** Data shown **
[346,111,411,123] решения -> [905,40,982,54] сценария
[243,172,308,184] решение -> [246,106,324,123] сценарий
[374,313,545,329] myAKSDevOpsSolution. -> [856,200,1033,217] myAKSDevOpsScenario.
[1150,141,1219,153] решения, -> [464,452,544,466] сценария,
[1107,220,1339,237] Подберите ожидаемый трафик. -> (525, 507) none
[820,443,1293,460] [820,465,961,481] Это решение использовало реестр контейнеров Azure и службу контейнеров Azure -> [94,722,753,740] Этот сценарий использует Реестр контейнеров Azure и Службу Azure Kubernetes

...

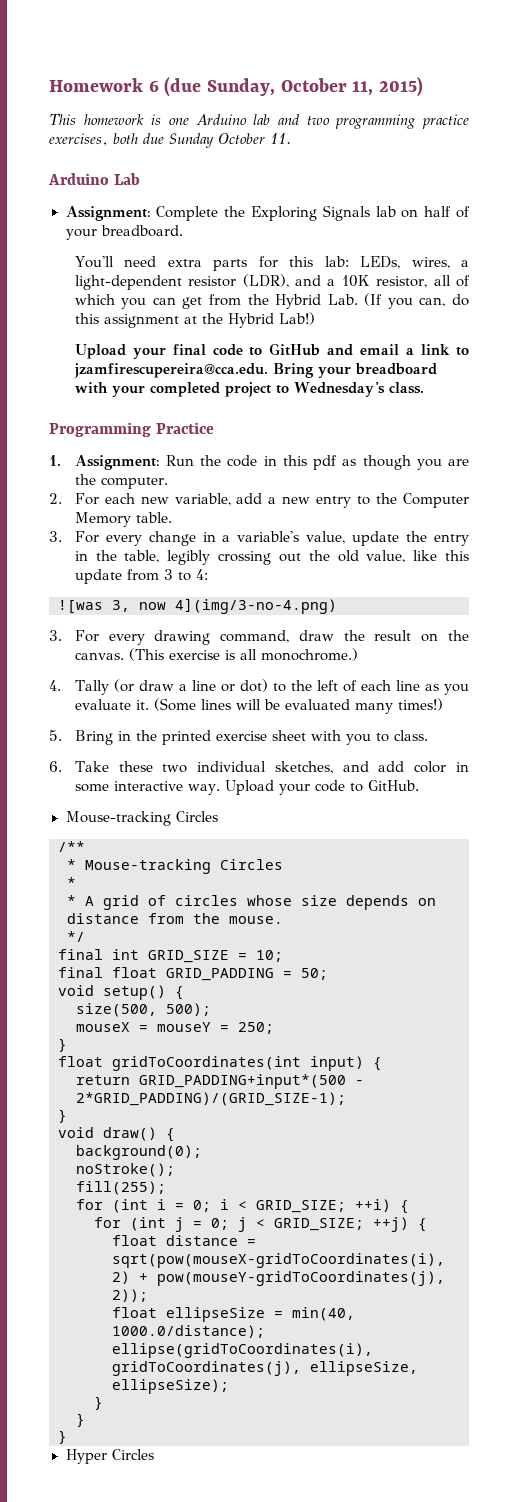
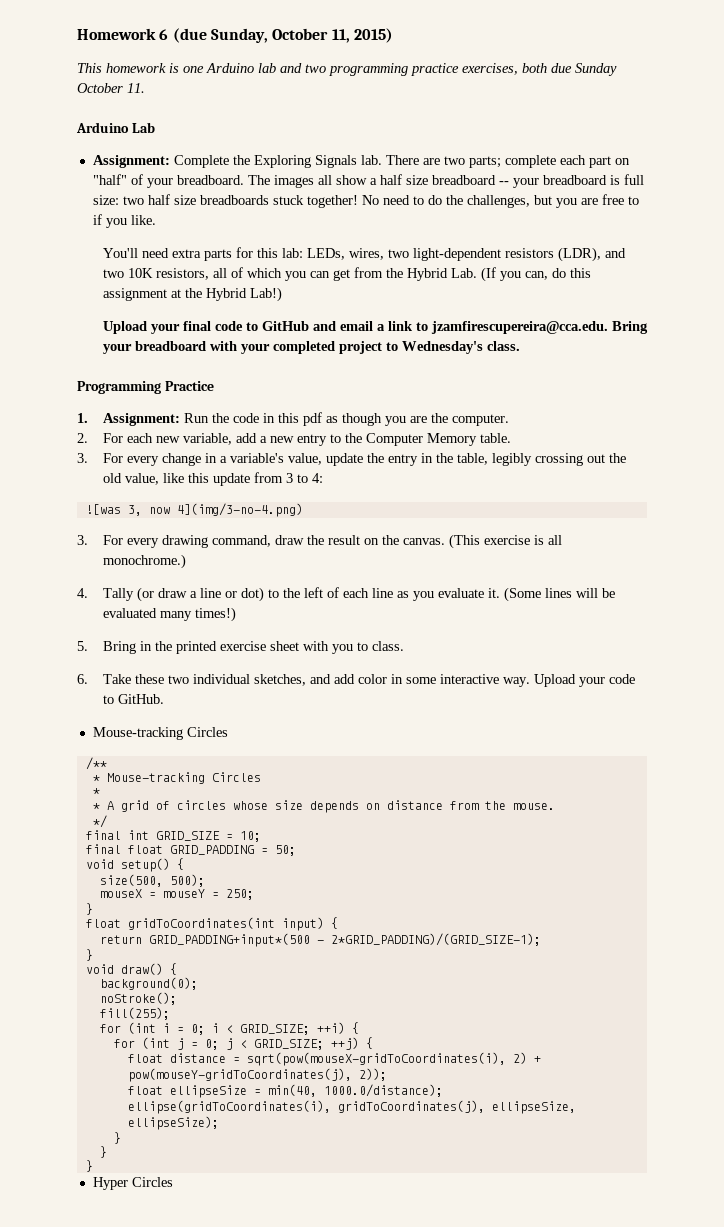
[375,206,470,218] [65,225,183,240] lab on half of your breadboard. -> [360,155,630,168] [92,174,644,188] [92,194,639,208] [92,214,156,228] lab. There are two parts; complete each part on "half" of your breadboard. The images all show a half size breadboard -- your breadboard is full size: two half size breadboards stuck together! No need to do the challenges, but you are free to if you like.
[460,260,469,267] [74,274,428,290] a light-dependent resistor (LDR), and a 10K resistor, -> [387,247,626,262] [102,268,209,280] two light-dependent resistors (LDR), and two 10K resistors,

--

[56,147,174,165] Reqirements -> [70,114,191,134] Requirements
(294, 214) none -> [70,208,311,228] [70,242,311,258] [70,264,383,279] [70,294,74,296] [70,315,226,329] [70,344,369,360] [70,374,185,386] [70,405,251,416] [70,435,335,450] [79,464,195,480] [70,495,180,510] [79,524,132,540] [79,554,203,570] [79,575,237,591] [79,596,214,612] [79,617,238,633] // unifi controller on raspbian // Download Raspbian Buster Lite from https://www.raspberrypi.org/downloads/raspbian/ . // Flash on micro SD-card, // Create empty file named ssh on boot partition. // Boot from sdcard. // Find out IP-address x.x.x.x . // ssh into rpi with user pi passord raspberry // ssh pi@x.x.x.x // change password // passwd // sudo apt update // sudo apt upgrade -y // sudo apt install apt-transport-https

** Instructions for the task **
From the entries above, print the lines beginning at the one with "[56,147,174,165] Reqirements ->" and stopping after the one with "(294, 214) none", exactly as written and with nothing else.

** Exercise result **
[56,147,174,165] Reqirements -> [70,114,191,134] Requirements
(294, 214) none -> [70,208,311,228] [70,242,311,258] [70,264,383,279] [70,294,74,296] [70,315,226,329] [70,344,369,360] [70,374,185,386] [70,405,251,416] [70,435,335,450] [79,464,195,480] [70,495,180,510] [79,524,132,540] [79,554,203,570] [79,575,237,591] [79,596,214,612] [79,617,238,633] // unifi controller on raspbian // Download Raspbian Buster Lite from https://www.raspberrypi.org/downloads/raspbian/ . // Flash on micro SD-card, // Create empty file named ssh on boot partition. // Boot from sdcard. // Find out IP-address x.x.x.x . // ssh into rpi with user pi passord raspberry // ssh pi@x.x.x.x // change password // passwd // sudo apt update // sudo apt upgrade -y // sudo apt install apt-transport-https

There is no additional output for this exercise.